Race Time Predictor

Recent race time → predicted time at another distance, plus pace targets. Uses the Riegel formula (1981), the industry standard.

Predicted

Estimated finish time

Pace per mile

Pace per km

Predictions across distances

The Riegel formula

T₂ = T₁ × (D₂ / D₁)^1.06

Pete Riegel (1981, Runner's World) fit empirical race data and found that the 1.06 exponent — slightly above 1 — captures the typical "tax" of going longer. Race pace drops as distance grows, but not as much as a naive linear extrapolation would suggest.

When Riegel is accurate

Best between 5K and marathon. Less accurate for very short sprints (where pace is dominated by neuromuscular speed) and for ultras (where fueling, terrain, and time on feet matter more than aerobic capacity).

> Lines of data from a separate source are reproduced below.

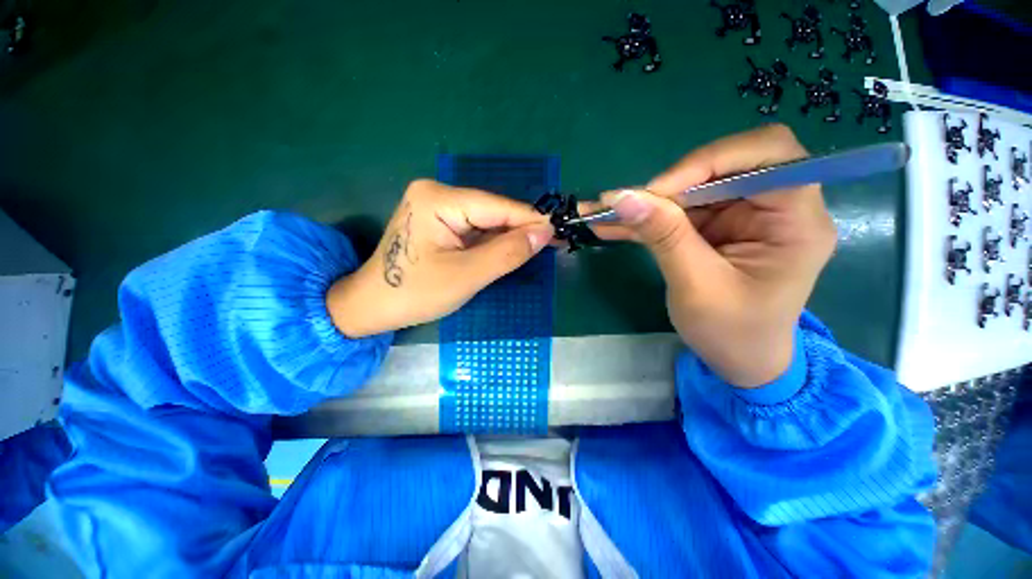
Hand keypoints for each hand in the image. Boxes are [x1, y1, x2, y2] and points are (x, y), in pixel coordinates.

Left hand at [327, 179, 553, 337]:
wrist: (372, 306)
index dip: (531, 220)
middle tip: (554, 243)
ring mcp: (437, 207)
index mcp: (439, 199)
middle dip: (522, 230)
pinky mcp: (439, 222)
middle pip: (493, 212)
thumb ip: (507, 253)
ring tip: (540, 248)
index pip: (498, 207)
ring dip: (511, 237)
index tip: (560, 231)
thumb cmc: (415, 293)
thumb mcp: (466, 276)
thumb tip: (544, 233)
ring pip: (487, 221)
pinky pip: (476, 229)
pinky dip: (495, 242)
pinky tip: (513, 250)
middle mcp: (438, 194)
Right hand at [591, 125, 836, 387]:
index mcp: (796, 221)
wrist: (739, 361)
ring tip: (603, 212)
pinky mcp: (715, 229)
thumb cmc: (732, 332)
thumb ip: (664, 236)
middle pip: (722, 167)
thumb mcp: (696, 286)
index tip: (659, 191)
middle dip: (670, 185)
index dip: (711, 160)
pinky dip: (644, 219)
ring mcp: (741, 217)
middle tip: (627, 206)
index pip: (767, 154)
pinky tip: (611, 226)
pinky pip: (677, 212)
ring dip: (645, 203)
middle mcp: (773, 208)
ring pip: (691, 189)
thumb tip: (623, 197)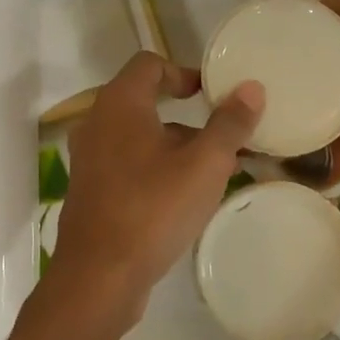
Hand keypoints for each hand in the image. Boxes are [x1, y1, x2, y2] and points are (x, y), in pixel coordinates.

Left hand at [49, 52, 264, 319]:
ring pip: (136, 137)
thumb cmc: (154, 208)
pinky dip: (154, 167)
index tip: (211, 94)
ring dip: (172, 144)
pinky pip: (126, 164)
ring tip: (211, 170)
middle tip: (220, 133)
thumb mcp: (205, 164)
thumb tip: (251, 88)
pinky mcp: (89, 191)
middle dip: (186, 115)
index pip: (149, 64)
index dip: (183, 72)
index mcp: (119, 104)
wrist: (99, 275)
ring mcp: (88, 159)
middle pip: (143, 101)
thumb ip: (229, 123)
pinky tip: (182, 197)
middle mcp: (96, 123)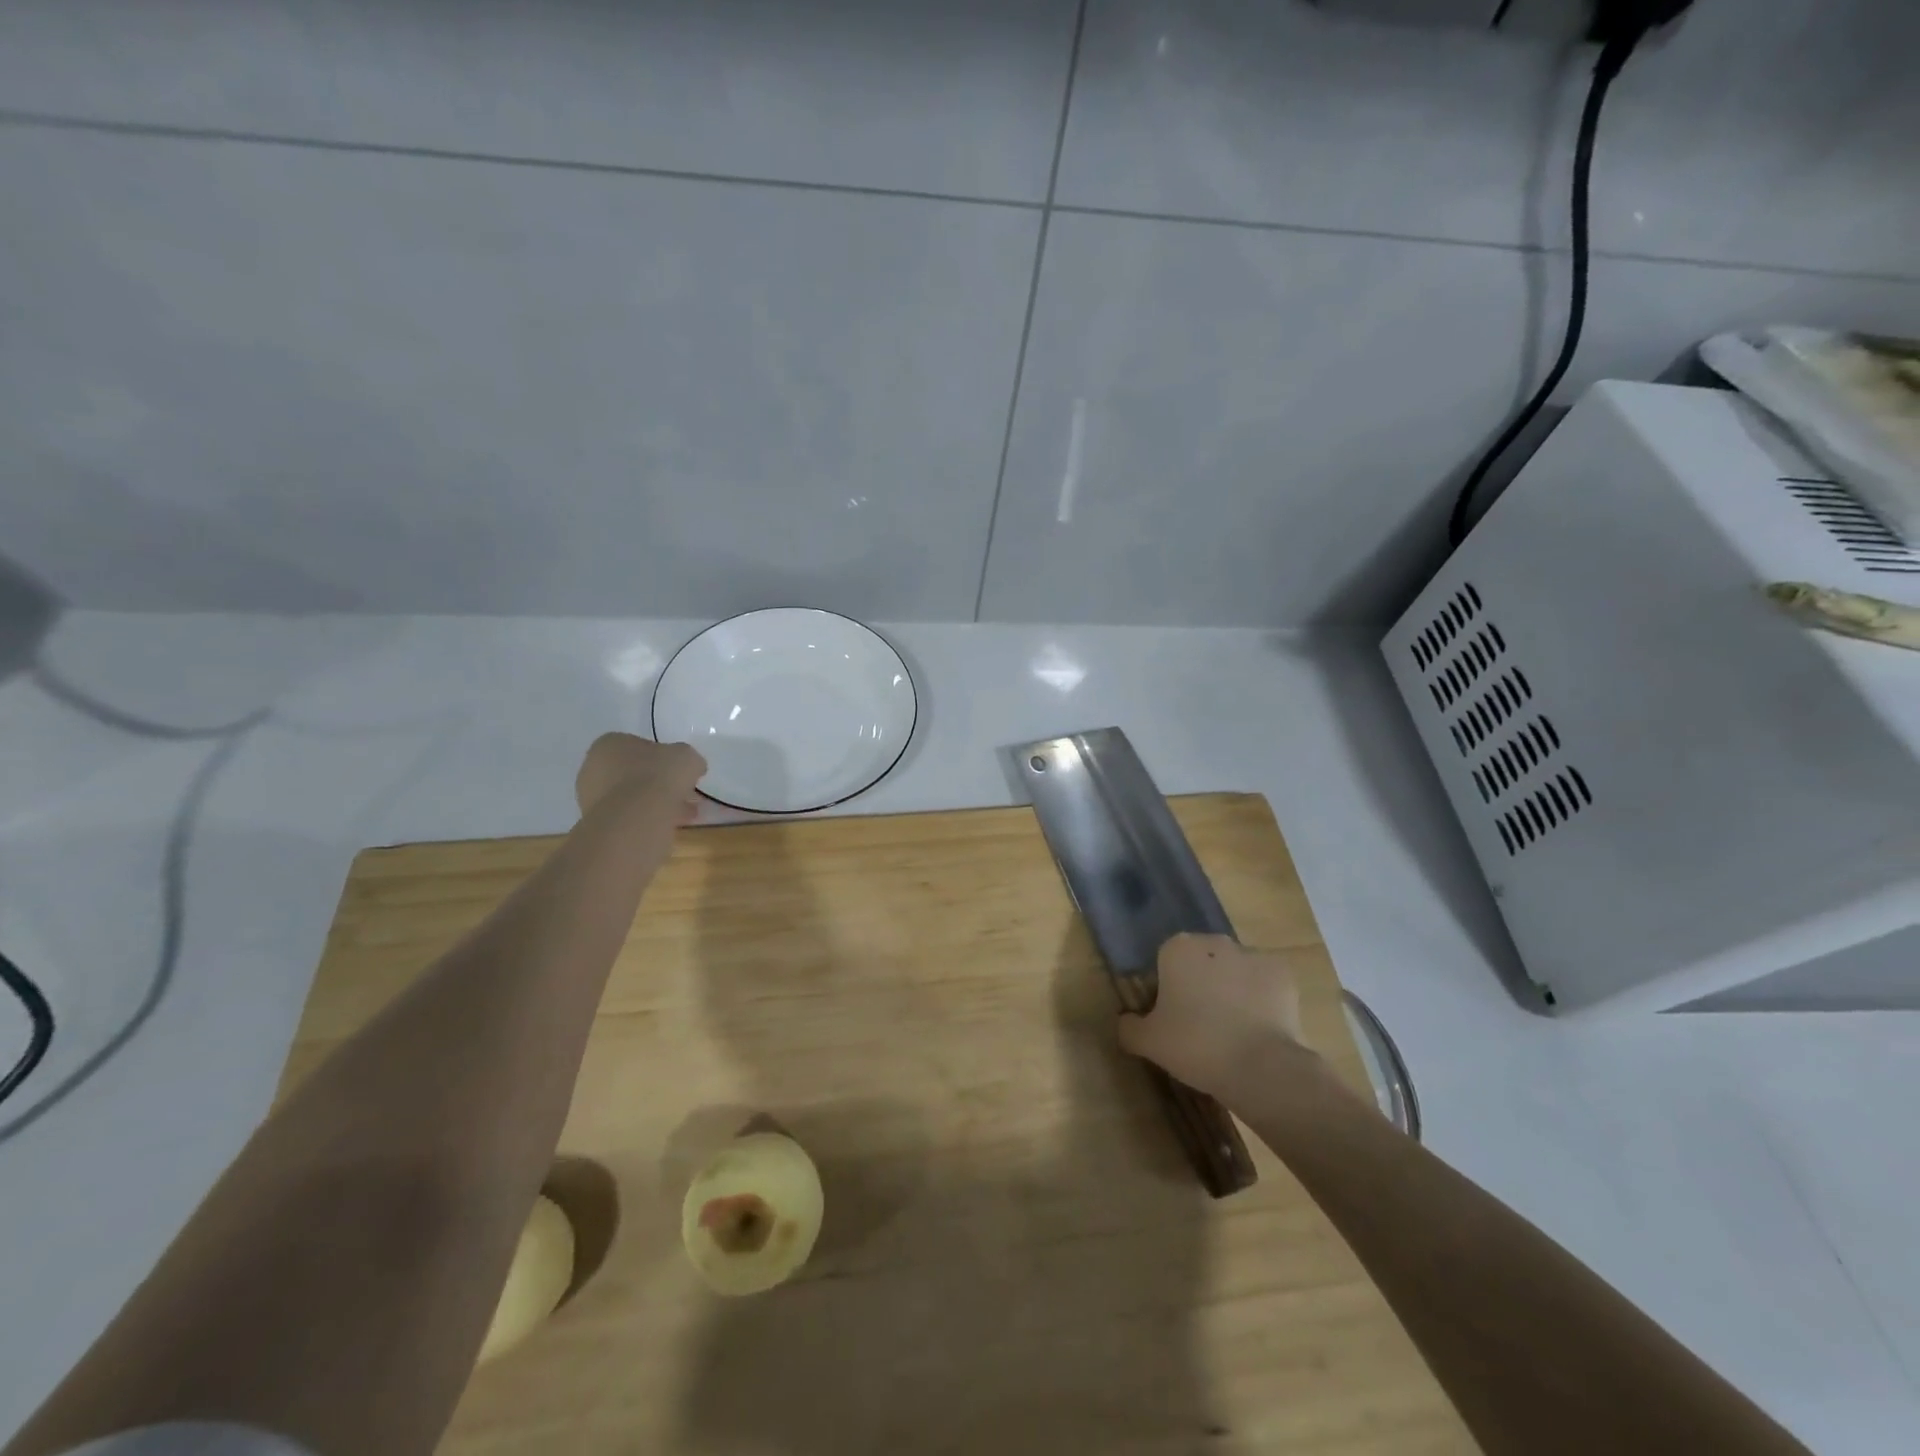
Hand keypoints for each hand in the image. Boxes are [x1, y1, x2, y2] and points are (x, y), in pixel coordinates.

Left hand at [575, 733, 706, 821]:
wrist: (633, 820)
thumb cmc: (657, 777)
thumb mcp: (687, 757)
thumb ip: (688, 760)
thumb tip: (692, 767)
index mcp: (610, 743)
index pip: (639, 746)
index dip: (664, 758)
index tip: (680, 772)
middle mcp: (593, 767)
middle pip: (633, 773)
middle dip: (659, 784)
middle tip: (685, 795)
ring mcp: (590, 797)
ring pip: (631, 797)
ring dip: (655, 804)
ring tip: (683, 815)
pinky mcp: (595, 823)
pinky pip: (627, 817)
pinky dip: (646, 820)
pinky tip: (668, 827)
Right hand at [1117, 934, 1310, 1100]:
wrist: (1261, 1066)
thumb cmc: (1195, 1045)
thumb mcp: (1148, 1042)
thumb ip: (1129, 1027)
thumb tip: (1126, 1021)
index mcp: (1177, 948)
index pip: (1165, 962)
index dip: (1167, 990)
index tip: (1172, 1020)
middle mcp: (1215, 942)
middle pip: (1201, 962)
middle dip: (1200, 985)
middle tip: (1200, 1027)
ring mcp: (1253, 955)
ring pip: (1234, 971)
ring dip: (1231, 991)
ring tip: (1233, 1033)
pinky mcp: (1283, 974)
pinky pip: (1264, 985)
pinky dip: (1261, 1000)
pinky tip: (1259, 1029)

The catch: training matters

Riegel assumes you've trained for the target distance. A solid 5K runner who hasn't done long runs above 10 miles will not run the Riegel-predicted marathon — they'll blow up at mile 18. The formula tells you what your current aerobic capacity supports; the marathon also requires endurance you have to build separately.

Other predictors

Daniels' VDOT tables are more nuanced (account for VO₂ max, training zones, lactate thresholds) but require more inputs. McMillan's calculator is similar to Riegel under the hood. For quick predictions in races you've trained for, Riegel is reliable enough.